100 telephone conversations about malignant hyperthermia
© Petersen et al; licensee BioMed Central Ltd. 2014
Published: 18 August 2014
We sought to analyse the telephone calls concerning MH to the Department of Anaesthesiology and Intensive Care Medicine, University Hospital, Leipzig, Germany.
Material and methods
A total of 100 documented telephone inquiries from January 2011 until March 2014 were summarized, analysed for caller and cause of contact.
100 inquiries were analysed: 76 patients and 24 medical doctors called. Out of the 24 medical doctors, 16 were anaesthesiologists. Reason for malignant hyperthermia (MH) inquiry: Positive family anamneses (37%), own anaesthetic accident (29%) or general information about MH (34%).
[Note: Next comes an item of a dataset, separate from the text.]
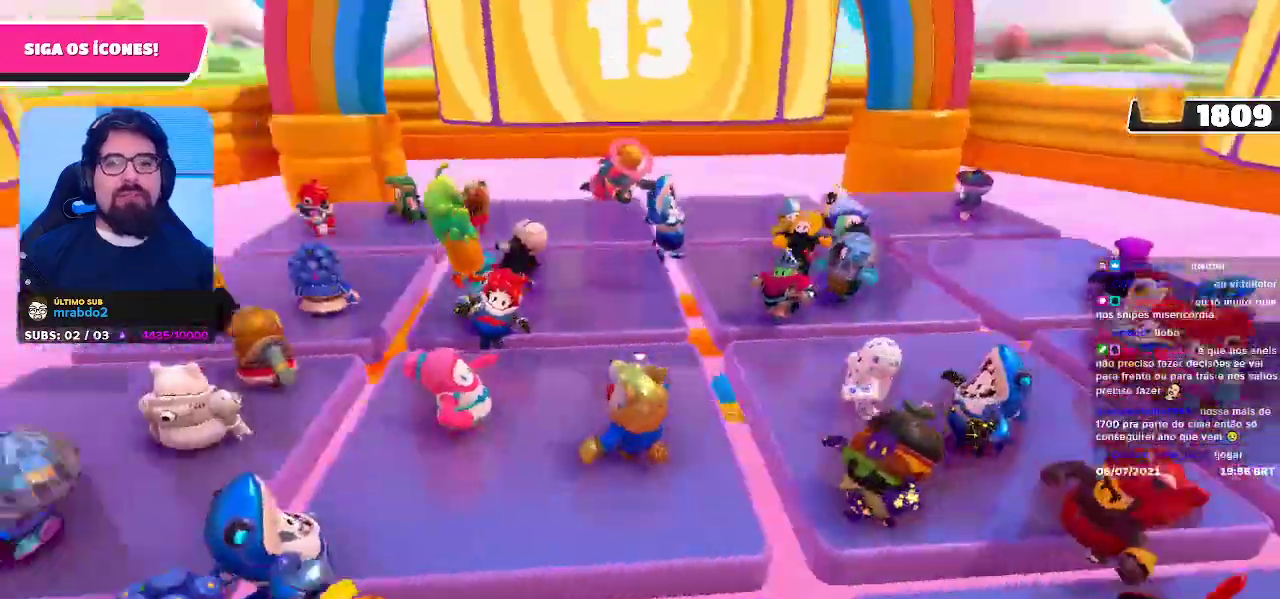
{"dt_ms": 500, "buttons": [], "left_stick": "up-left", "right_stick": "center", "events": [[50, "left_stick", "down-right"], [50, "right_stick", "center"], [183, "left_stick", "right"], [367, "left_stick", "up"], [483, "left_stick", "up-left"]]}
In the group of positive family anamneses, 34 patients with MH or their relatives and three medical doctors sought information. The described anaesthetic accident ranged from reaction to death during an operative procedure. Inquiries based on an anaesthetic accident were addressed by a patient 20 times and by a medical doctor 9 times.
Some curious questions were asked:
Anaesthetist: “Patient had an anaesthetic incident forty years ago. What should I do?” (anaesthetic management)
Patient: “My anaesthetist refused the anaesthesia as long as I´m not tested for MH!” (suspicious family history)
Intensive care physician: “Our patient on the ICU must immediately be tested for MH because he has a rhabdomyolysis and we don´t no why!” (no triggering substances!)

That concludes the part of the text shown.